One such track is at the Environmental Research Institute at Eastern Kentucky University, where apiculturalist Tammy Horn oversees an experiment in apiforestation, a term described by the school as a "new form of reclamation focused on planting pollinator-friendly flowers and trees." The project is in its first year. Horn is working with local coal companies to plant trees, shrubs, and native wildflowers on reclaimed lands that would be attractive to pollinators, rather than the once-typical scenario of planting only high-value hardwoods to establish a timber industry.

There are years of study still to go, though there are no signs of colony collapse disorder so far, Horn said.

Local support from residents and coal companies has been encouraging to Horn. It helps that locals have family ties to beekeeping, with parents and grandparents perhaps dabbling in the hobby before it started to become less popular locally.

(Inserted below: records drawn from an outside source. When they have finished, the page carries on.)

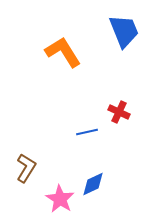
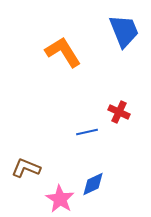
brown L-shape: rotated 100 degrees counterclockwise
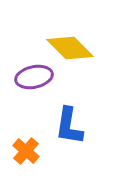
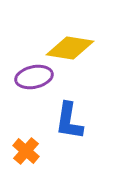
yellow diamond: rotated 36 degrees counterclockwise
blue L-shape: moved 5 px up
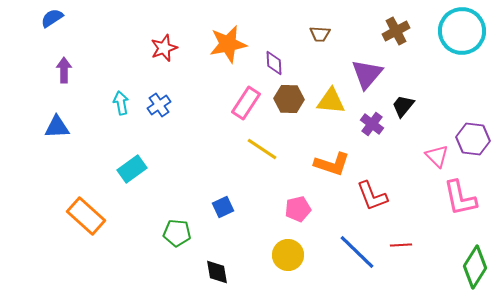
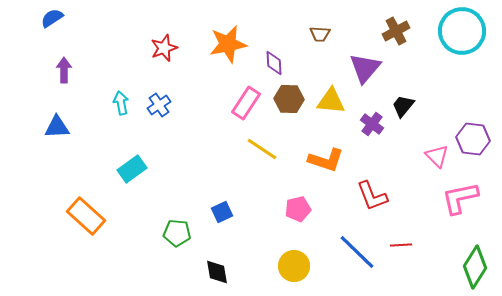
purple triangle: moved 2 px left, 6 px up
orange L-shape: moved 6 px left, 4 px up
pink L-shape: rotated 90 degrees clockwise
blue square: moved 1 px left, 5 px down
yellow circle: moved 6 px right, 11 px down
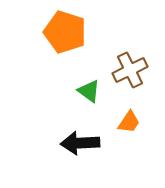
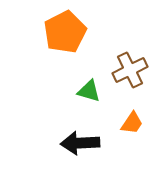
orange pentagon: rotated 27 degrees clockwise
green triangle: rotated 20 degrees counterclockwise
orange trapezoid: moved 3 px right, 1 px down
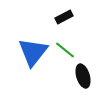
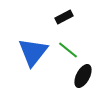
green line: moved 3 px right
black ellipse: rotated 45 degrees clockwise
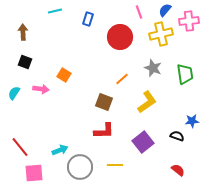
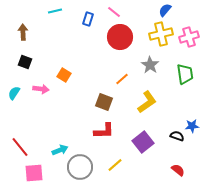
pink line: moved 25 px left; rotated 32 degrees counterclockwise
pink cross: moved 16 px down; rotated 12 degrees counterclockwise
gray star: moved 3 px left, 3 px up; rotated 12 degrees clockwise
blue star: moved 5 px down
yellow line: rotated 42 degrees counterclockwise
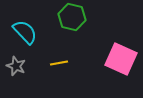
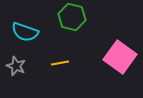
cyan semicircle: rotated 152 degrees clockwise
pink square: moved 1 px left, 2 px up; rotated 12 degrees clockwise
yellow line: moved 1 px right
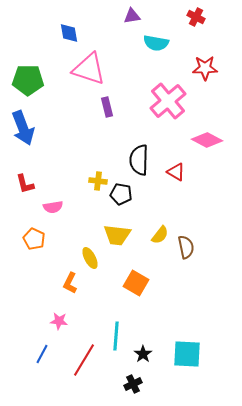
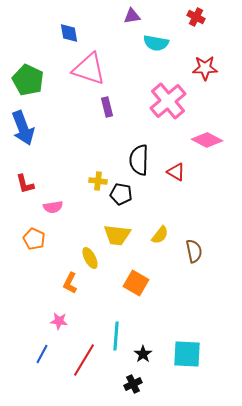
green pentagon: rotated 24 degrees clockwise
brown semicircle: moved 8 px right, 4 px down
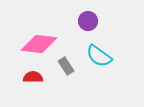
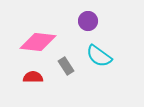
pink diamond: moved 1 px left, 2 px up
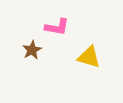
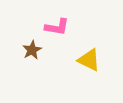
yellow triangle: moved 3 px down; rotated 10 degrees clockwise
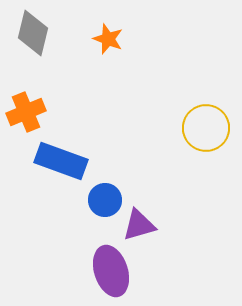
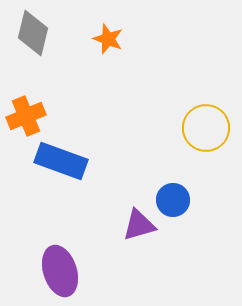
orange cross: moved 4 px down
blue circle: moved 68 px right
purple ellipse: moved 51 px left
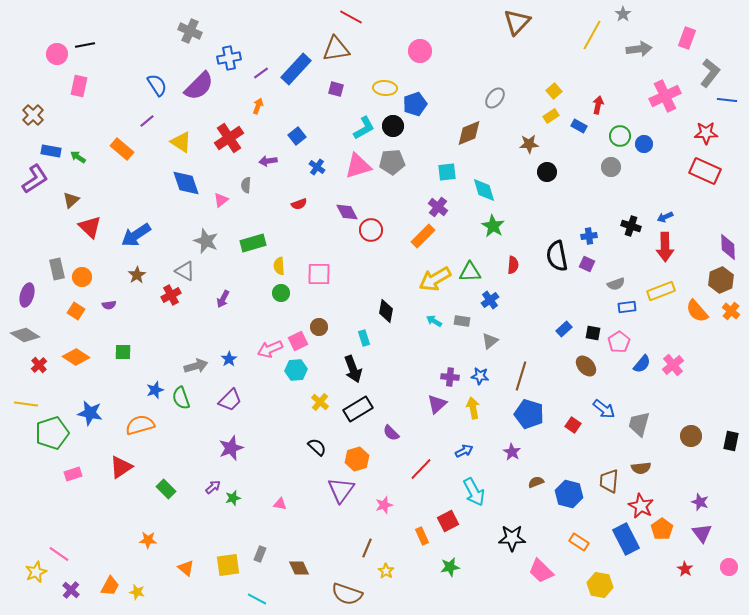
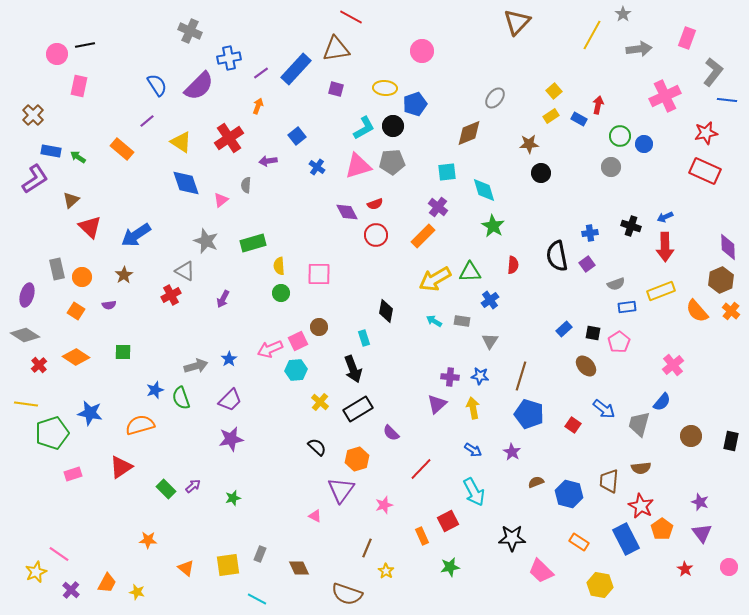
pink circle at (420, 51): moved 2 px right
gray L-shape at (710, 73): moved 3 px right, 1 px up
blue rectangle at (579, 126): moved 7 px up
red star at (706, 133): rotated 10 degrees counterclockwise
black circle at (547, 172): moved 6 px left, 1 px down
red semicircle at (299, 204): moved 76 px right
red circle at (371, 230): moved 5 px right, 5 px down
blue cross at (589, 236): moved 1 px right, 3 px up
purple square at (587, 264): rotated 28 degrees clockwise
brown star at (137, 275): moved 13 px left
gray triangle at (490, 341): rotated 18 degrees counterclockwise
blue semicircle at (642, 364): moved 20 px right, 38 px down
purple star at (231, 448): moved 9 px up; rotated 10 degrees clockwise
blue arrow at (464, 451): moved 9 px right, 1 px up; rotated 60 degrees clockwise
purple arrow at (213, 487): moved 20 px left, 1 px up
pink triangle at (280, 504): moved 35 px right, 12 px down; rotated 16 degrees clockwise
orange trapezoid at (110, 586): moved 3 px left, 3 px up
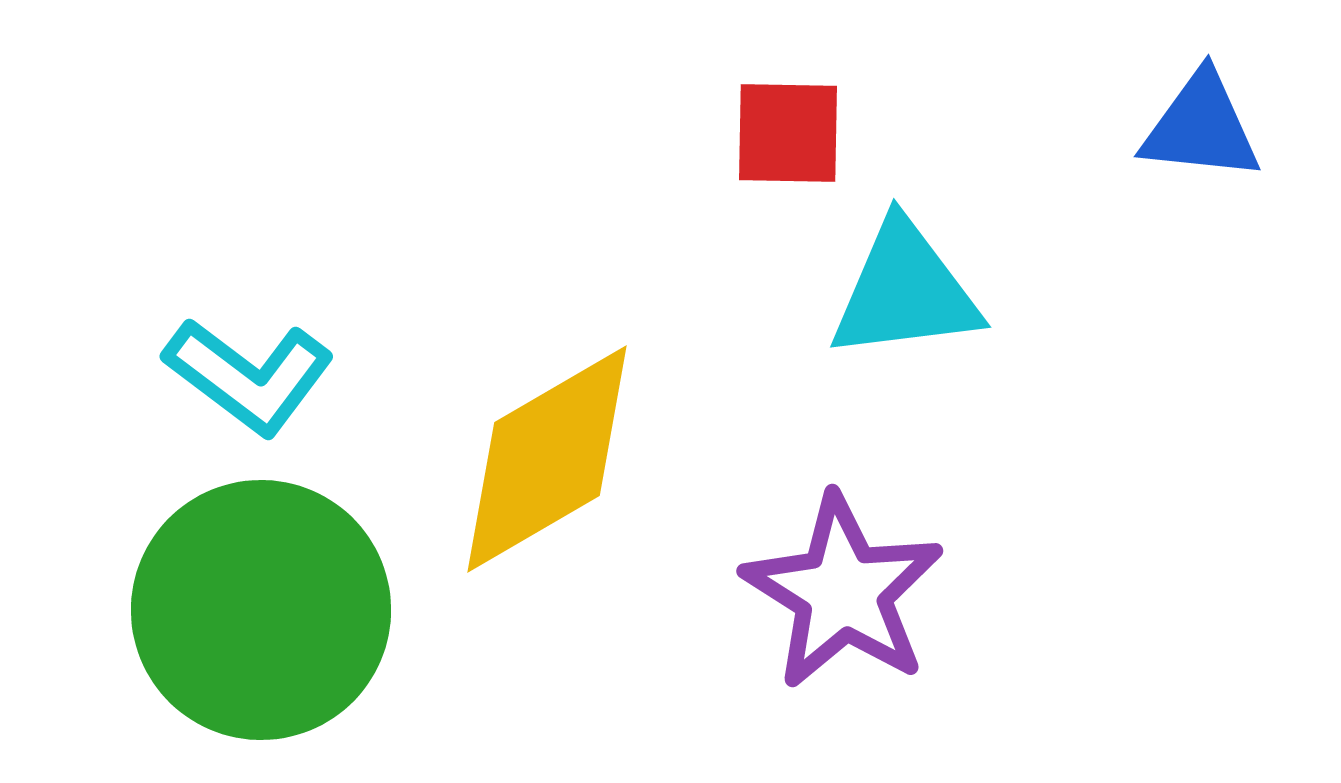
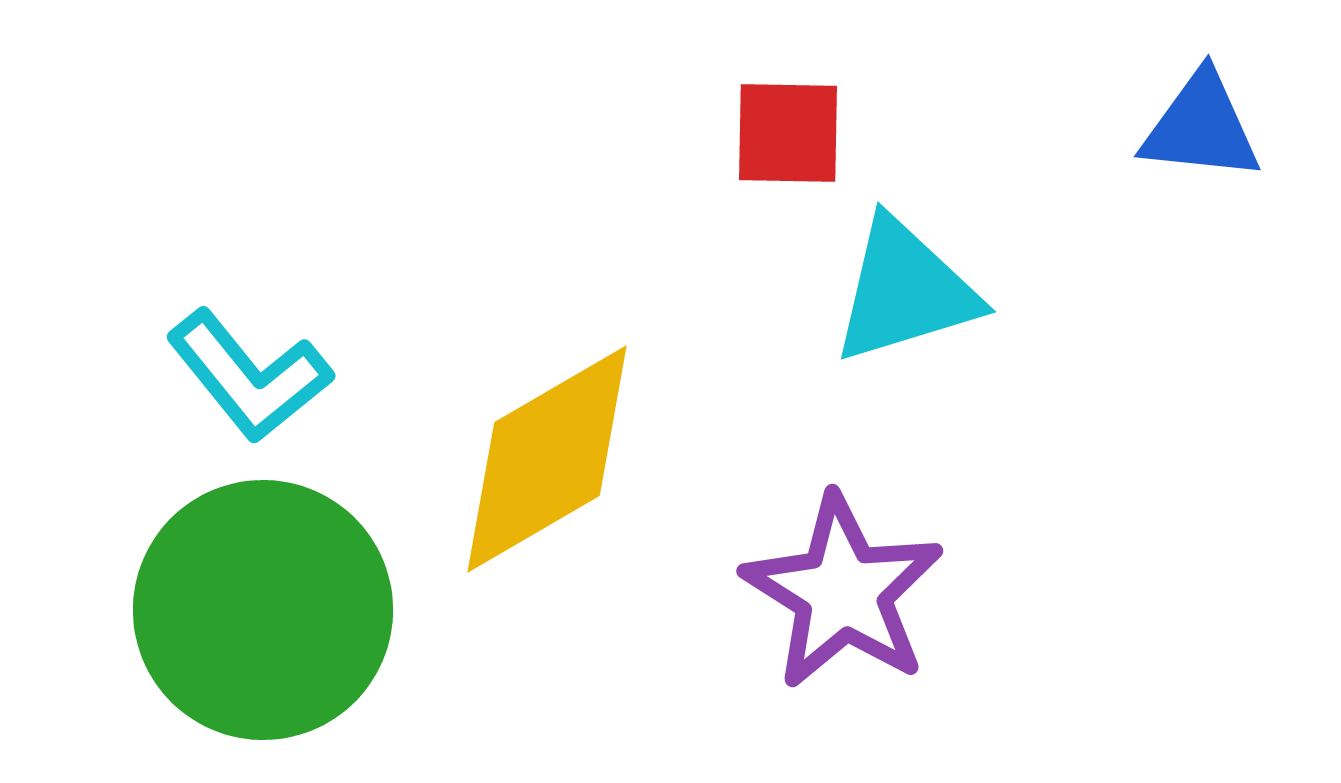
cyan triangle: rotated 10 degrees counterclockwise
cyan L-shape: rotated 14 degrees clockwise
green circle: moved 2 px right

The rallying point has been concern about the disappearing bees, she said.

"That's been important for my project to succeed," Horn said in a phone interview. "Even people who don't care about beekeeping show up to (beekeeping workshops) in Eastern Kentucky and know it's important. They like showing up on mine sites to see that coal mines care enough to invest in it."

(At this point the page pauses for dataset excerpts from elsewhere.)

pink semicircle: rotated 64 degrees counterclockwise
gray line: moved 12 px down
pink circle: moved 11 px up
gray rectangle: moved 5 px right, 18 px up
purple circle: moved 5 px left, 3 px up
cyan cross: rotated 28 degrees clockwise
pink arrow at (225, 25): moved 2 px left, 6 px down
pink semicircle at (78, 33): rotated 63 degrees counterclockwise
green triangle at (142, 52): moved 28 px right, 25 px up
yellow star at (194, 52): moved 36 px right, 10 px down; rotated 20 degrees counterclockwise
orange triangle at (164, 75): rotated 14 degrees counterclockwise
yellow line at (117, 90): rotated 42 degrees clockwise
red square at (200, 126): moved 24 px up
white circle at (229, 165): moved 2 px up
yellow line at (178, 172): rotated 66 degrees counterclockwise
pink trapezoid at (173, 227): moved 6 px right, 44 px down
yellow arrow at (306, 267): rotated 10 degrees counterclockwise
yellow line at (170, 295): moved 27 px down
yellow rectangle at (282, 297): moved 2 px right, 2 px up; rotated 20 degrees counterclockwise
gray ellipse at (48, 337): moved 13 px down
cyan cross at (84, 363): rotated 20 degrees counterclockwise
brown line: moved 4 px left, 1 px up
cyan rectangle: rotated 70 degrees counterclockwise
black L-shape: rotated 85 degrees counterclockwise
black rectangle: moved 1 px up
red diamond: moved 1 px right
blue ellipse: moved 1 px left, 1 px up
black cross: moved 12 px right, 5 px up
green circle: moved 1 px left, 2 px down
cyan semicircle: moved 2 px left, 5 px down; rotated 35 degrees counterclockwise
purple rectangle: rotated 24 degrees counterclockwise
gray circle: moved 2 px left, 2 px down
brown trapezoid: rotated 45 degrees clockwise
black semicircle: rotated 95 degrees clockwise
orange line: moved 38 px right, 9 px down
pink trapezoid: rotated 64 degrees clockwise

The idea is intriguing enough to draw interest for similar projects in other parts of the country, including California and Pennsylvania.

"It's a fantastic idea," said Dennis vanEnglesdorp, acting state apiarist for the Pennsylvania Department of Agriculture. "It's just a matter of finding time to do everything properly. It's one of the ways forward for sure."

At Ohio State, Goodell's project is housed at The Wilds, a private, nonprofit conservation center located on nearly 10,000 acres of reclaimed mine land in rural southeastern Ohio.

"It's not as much a scientific study as a 'Let's do this and see what happens,'" Goodell said.

Her work deals with native bees, rather than honeybees, though the plight of the honeybees has drawn more attention to all pollinators, she said. The goal is to find the right mix of plants and trees to build native bee populations.

"Those populations would then be contributing to colonizing areas that have lost bees because of poor management," Goodell said. "Definitely, these bees will be playing a role in pollination services."

It's a tact similar to that taken by projects that focus on native pollinators promoted by Mace Vaughan, the pollinator program director at The Xerces Society, a Portland, Ore.-based nonprofit organization.

Its mission, according its Web site, is to "protect wildlife through the conservation of invertebrates and their habitat."

Vaughan worries that U.S. agriculture might be too dependent on honeybees, though, as with Goodell, programs there have drawn increased interest because of the attention on the honeybee decline.